▶ EXERCISE DATA
____

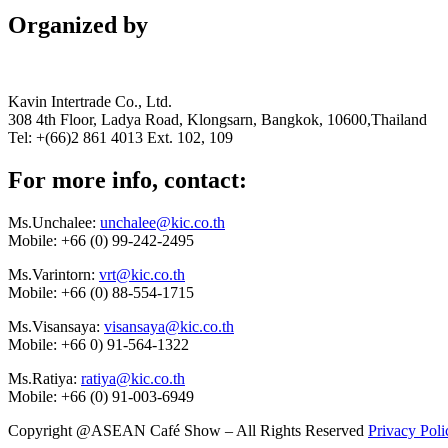
Organized by
Kavin Intertrade Co., Ltd.
308 4th Floor, Ladya Road, Klongsarn, Bangkok, 10600,Thailand
Tel: +(66)2 861 4013 Ext. 102, 109
For more info, contact:
Ms.Unchalee:
unchalee@kic.co.th
Mobile:
+66 (0) 99-242-2495
Ms.Varintorn:
vrt@kic.co.th
Mobile:
+66 (0) 88-554-1715
Ms.Visansaya:
visansaya@kic.co.th
Mobile:
+66 0) 91-564-1322
Ms.Ratiya:
ratiya@kic.co.th
Mobile:
+66 (0) 91-003-6949
Copyright @ASEAN Café Show – All Rights Reserved
Privacy Poli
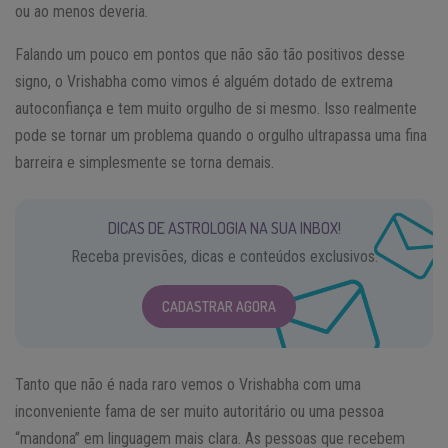
ou ao menos deveria.
Falando um pouco em pontos que não são tão positivos desse
signo, o Vrishabha como vimos é alguém dotado de extrema
autoconfiança e tem muito orgulho de si mesmo. Isso realmente
pode se tornar um problema quando o orgulho ultrapassa uma fina
barreira e simplesmente se torna demais.
DICAS DE ASTROLOGIA NA SUA INBOX!
Receba previsões, dicas e conteúdos exclusivos.
CADASTRAR AGORA
Tanto que não é nada raro vemos o Vrishabha com uma
inconveniente fama de ser muito autoritário ou uma pessoa
“mandona” em linguagem mais clara. As pessoas que recebem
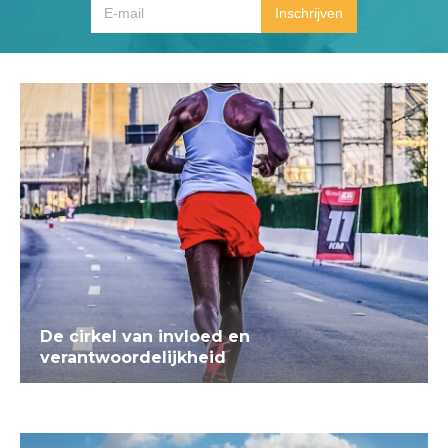
De cirkel van invloed en
verantwoordelijkheid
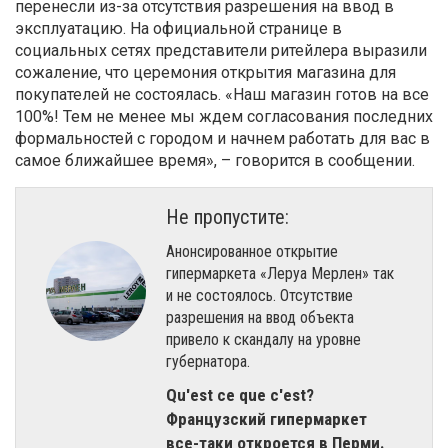
перенесли из-за отсутствия разрешения на ввод в
эксплуатацию. На официальной странице в
социальных сетях представители ритейлера выразили
сожаление, что церемония открытия магазина для
покупателей не состоялась. «Наш магазин готов на все
100%! Тем не менее мы ждем согласования последних
формальностей с городом и начнем работать для вас в
самое ближайшее время», – говорится в сообщении.
Не пропустите:
Анонсированное открытие
гипермаркета «Леруа Мерлен» так
и не состоялось. Отсутствие
разрешения на ввод объекта
привело к скандалу на уровне
губернатора.
Qu'est ce que c'est?
Французский гипермаркет
все-таки откроется в Перми.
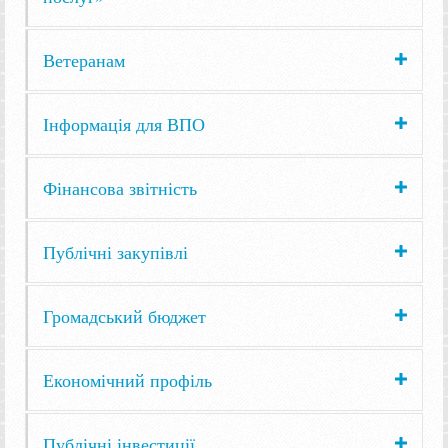
Ветеранам
Інформація для ВПО
Фінансова звітність
Публічні закупівлі
Громадський бюджет
Економічний профіль
Публічні інвестиції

____

▶ REQUIRED ACTION
Please copy all the lines above word for word, leaving out the pictures.

▶ ANSWER SECTION
Organized by
Kavin Intertrade Co., Ltd.
308 4th Floor, Ladya Road, Klongsarn, Bangkok, 10600,Thailand
Tel: +(66)2 861 4013 Ext. 102, 109
For more info, contact:
Ms.Unchalee:
unchalee@kic.co.th
Mobile:
+66 (0) 99-242-2495
Ms.Varintorn:
vrt@kic.co.th
Mobile:
+66 (0) 88-554-1715
Ms.Visansaya:
visansaya@kic.co.th
Mobile:
+66 0) 91-564-1322
Ms.Ratiya:
ratiya@kic.co.th
Mobile:
+66 (0) 91-003-6949
Copyright @ASEAN Café Show – All Rights Reserved
Privacy Poli
ou ao menos deveria.
Falando um pouco em pontos que não são tão positivos desse
signo, o Vrishabha como vimos é alguém dotado de extrema
autoconfiança e tem muito orgulho de si mesmo. Isso realmente
pode se tornar um problema quando o orgulho ultrapassa uma fina
barreira e simplesmente se torna demais.
DICAS DE ASTROLOGIA NA SUA INBOX!
Receba previsões, dicas e conteúdos exclusivos.
CADASTRAR AGORA
Tanto que não é nada raro vemos o Vrishabha com uma
inconveniente fama de ser muito autoritário ou uma pessoa
“mandona” em linguagem mais clara. As pessoas que recebem
De cirkel van invloed en
verantwoordelijkheid
перенесли из-за отсутствия разрешения на ввод в
эксплуатацию. На официальной странице в
социальных сетях представители ритейлера выразили
сожаление, что церемония открытия магазина для
покупателей не состоялась. «Наш магазин готов на все
100%! Тем не менее мы ждем согласования последних
формальностей с городом и начнем работать для вас в
самое ближайшее время», – говорится в сообщении.
Не пропустите:
Анонсированное открытие
гипермаркета «Леруа Мерлен» так
и не состоялось. Отсутствие
разрешения на ввод объекта
привело к скандалу на уровне
губернатора.
Qu'est ce que c'est?
Французский гипермаркет
все-таки откроется в Перми.
Ветеранам
Інформація для ВПО
Фінансова звітність
Публічні закупівлі
Громадський бюджет
Економічний профіль
Публічні інвестиції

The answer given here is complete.